更鼓敲过丑时三刻。
虞望舒的指尖还抵着掌心发烫的轮回玉,城楼下李明轩的火把连成一条赤链,正蛇一般往宫墙爬。
秦岱渊的大氅被夜风吹得猎猎作响,他突然扣住她手腕:“走。”
议事厅的烛火刚燃起来,虞望舒就把小荷拽到跟前:“去膳房盯着,所有汤水过三重筛子。”又扫了眼缩在角落的陈怀远,“陈御医,你带两个小太监清点药材库——前朝余孽爱往参汤里下曼陀罗,可别让他们钻了空子。”
陈怀远的喉结动了动,弯腰应“是”时,腰间药囊的泥渍擦过案几。
虞望舒垂眸,指甲在案上轻轻叩了三下。
她转身时切换了人格。
这具身体里住着七重魂魄,此刻占据主导的是“镜”,能把人心底的褶皱都照得透亮。
议事厅里站着二十三个侍卫,她的目光扫过第三排时顿住——林婉柔的手指正绞着帕子,帕角绣的并蒂莲被扯得变了形。

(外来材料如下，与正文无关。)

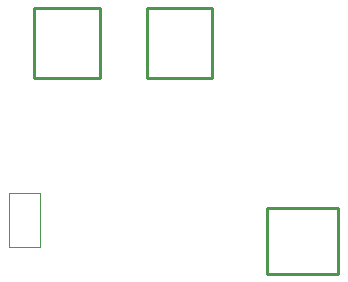
<source format=gbr>
G04 Layer_Color=16711935*
%FSLAX26Y26*%
%MOIN*%
%TF.FileFunction,Other,Mechanical_1*%
%TF.Part,Single*%
G01*
G75*
%TA.AperFunction,NonConductor*%
%ADD23C,0.010000*%
%ADD38C,0.003937*%
D23*
X840945Y1242047D02*
X1059055D01*
X840945Y1478268D02*
X1059055D01*
Y1242047D02*
Y1478268D01*
X840945Y1242047D02*
Y1478268D01*
X1242047Y590945D02*
Y809055D01*
X1478268Y590945D02*
Y809055D01*
X1242047Y590945D02*
X1478268D01*
X1242047Y809055D02*
X1478268D01*
X465945Y1242047D02*
X684055D01*
X465945Y1478268D02*
X684055D01*
Y1242047D02*
Y1478268D01*
X465945Y1242047D02*
Y1478268D01*
D38*
X483819Y680449D02*
Y861551D01*
X381457Y680449D02*
Y861551D01*
X483819D01*
X381457Y680449D02*
X483819D01*
%TF.MD5,462871bf125651c62fbcd1d71d93f117*%
M02*

</source>
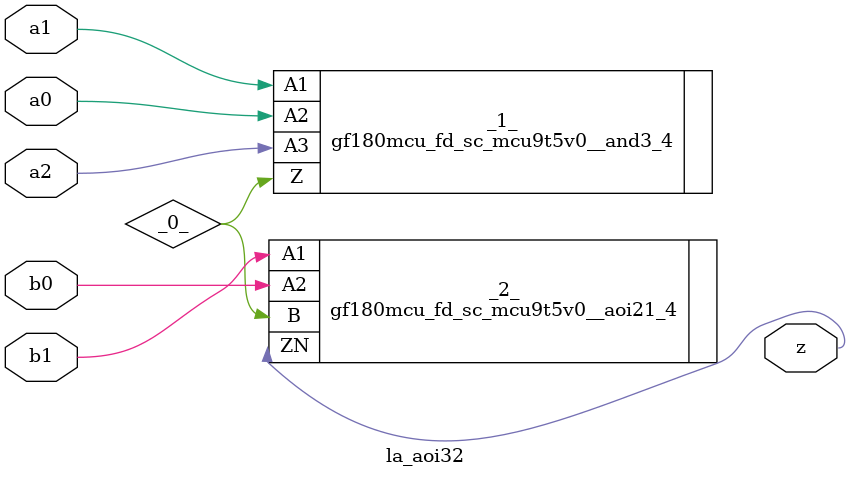
<source format=v>

/* Generated by Yosys 0.44 (git sha1 80ba43d26, g++ 11.4.0-1ubuntu1~22.04 -fPIC -O3) */

(* top =  1  *)
(* src = "inputs/la_aoi32.v:10.1-23.10" *)
module la_aoi32 (
    a0,
    a1,
    a2,
    b0,
    b1,
    z
);
  wire _0_;
  (* src = "inputs/la_aoi32.v:13.12-13.14" *)
  input a0;
  wire a0;
  (* src = "inputs/la_aoi32.v:14.12-14.14" *)
  input a1;
  wire a1;
  (* src = "inputs/la_aoi32.v:15.12-15.14" *)
  input a2;
  wire a2;
  (* src = "inputs/la_aoi32.v:16.12-16.14" *)
  input b0;
  wire b0;
  (* src = "inputs/la_aoi32.v:17.12-17.14" *)
  input b1;
  wire b1;
  (* src = "inputs/la_aoi32.v:18.12-18.13" *)
  output z;
  wire z;
  gf180mcu_fd_sc_mcu9t5v0__and3_4 _1_ (
      .A1(a1),
      .A2(a0),
      .A3(a2),
      .Z (_0_)
  );
  gf180mcu_fd_sc_mcu9t5v0__aoi21_4 _2_ (
      .A1(b1),
      .A2(b0),
      .B (_0_),
      .ZN(z)
  );
endmodule

</source>
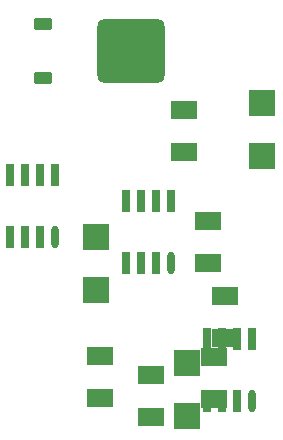
<source format=gbp>
G04 Layer_Color=128*
%FSLAX24Y24*%
%MOIN*%
G70*
G01*
G75*
G04:AMPARAMS|DCode=23|XSize=216.5mil|YSize=224.4mil|CornerRadius=27.1mil|HoleSize=0mil|Usage=FLASHONLY|Rotation=90.000|XOffset=0mil|YOffset=0mil|HoleType=Round|Shape=RoundedRectangle|*
%AMROUNDEDRECTD23*
21,1,0.2165,0.1703,0,0,90.0*
21,1,0.1624,0.2244,0,0,90.0*
1,1,0.0541,0.0851,0.0812*
1,1,0.0541,0.0851,-0.0812*
1,1,0.0541,-0.0851,-0.0812*
1,1,0.0541,-0.0851,0.0812*
%
%ADD23ROUNDEDRECTD23*%
G04:AMPARAMS|DCode=24|XSize=39.4mil|YSize=63mil|CornerRadius=4.9mil|HoleSize=0mil|Usage=FLASHONLY|Rotation=90.000|XOffset=0mil|YOffset=0mil|HoleType=Round|Shape=RoundedRectangle|*
%AMROUNDEDRECTD24*
21,1,0.0394,0.0532,0,0,90.0*
21,1,0.0295,0.0630,0,0,90.0*
1,1,0.0098,0.0266,0.0148*
1,1,0.0098,0.0266,-0.0148*
1,1,0.0098,-0.0266,-0.0148*
1,1,0.0098,-0.0266,0.0148*
%
%ADD24ROUNDEDRECTD24*%
%ADD25R,0.0880X0.0620*%
%ADD26R,0.0250X0.0750*%
%ADD27O,0.0250X0.0750*%
%ADD28R,0.0906X0.0906*%
D23*
X21307Y27800D02*
D03*
D24*
X18393Y28700D02*
D03*
X18393Y26900D02*
D03*
D25*
X23100Y24450D02*
D03*
Y25850D02*
D03*
X24450Y18250D02*
D03*
Y19650D02*
D03*
X24100Y16200D02*
D03*
Y17600D02*
D03*
X22000Y15600D02*
D03*
Y17000D02*
D03*
X20300Y16250D02*
D03*
Y17650D02*
D03*
X23900Y20750D02*
D03*
Y22150D02*
D03*
D26*
X17800Y21625D02*
D03*
X17300Y23675D02*
D03*
X18800D02*
D03*
X17800D02*
D03*
X17300Y21625D02*
D03*
X18300D02*
D03*
Y23675D02*
D03*
X24350Y16150D02*
D03*
X23850Y18200D02*
D03*
X25350D02*
D03*
X24350D02*
D03*
X23850Y16150D02*
D03*
X24850D02*
D03*
Y18200D02*
D03*
X21650Y20750D02*
D03*
X21150Y22800D02*
D03*
X22650D02*
D03*
X21650D02*
D03*
X21150Y20750D02*
D03*
X22150D02*
D03*
Y22800D02*
D03*
D27*
X18800Y21625D02*
D03*
X25350Y16150D02*
D03*
X22650Y20750D02*
D03*
D28*
X25700Y26072D02*
D03*
Y24300D02*
D03*
X23200Y17422D02*
D03*
Y15650D02*
D03*
X20150Y21622D02*
D03*
Y19850D02*
D03*
M02*

</source>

“林姑娘。”虞望舒喊她,“你方才在偏殿说要给将士们缝护腕,可带了针线?”
林婉柔猛地抬头,眼尾的胭脂晕开一片红:“我...我忘在妆匣了。”
“那去取。”虞望舒笑,“孤陪你。”
密室的门“吱呀”合上时,林婉柔的膝盖已经软了。
秦岱渊靠在门框上,指尖敲着剑柄:“说,还是孤让人扒了你的指甲说?”
虞望舒的瞳孔突然泛起冷光——这是“刃”人格醒了。
她抓起案上的茶盏砸在林婉柔脚边,瓷片擦过对方脚踝:“三日前西角楼走水,救火的水桶里掺了桐油。昨日御膳房丢了半袋巴豆粉。你当孤查不出来?”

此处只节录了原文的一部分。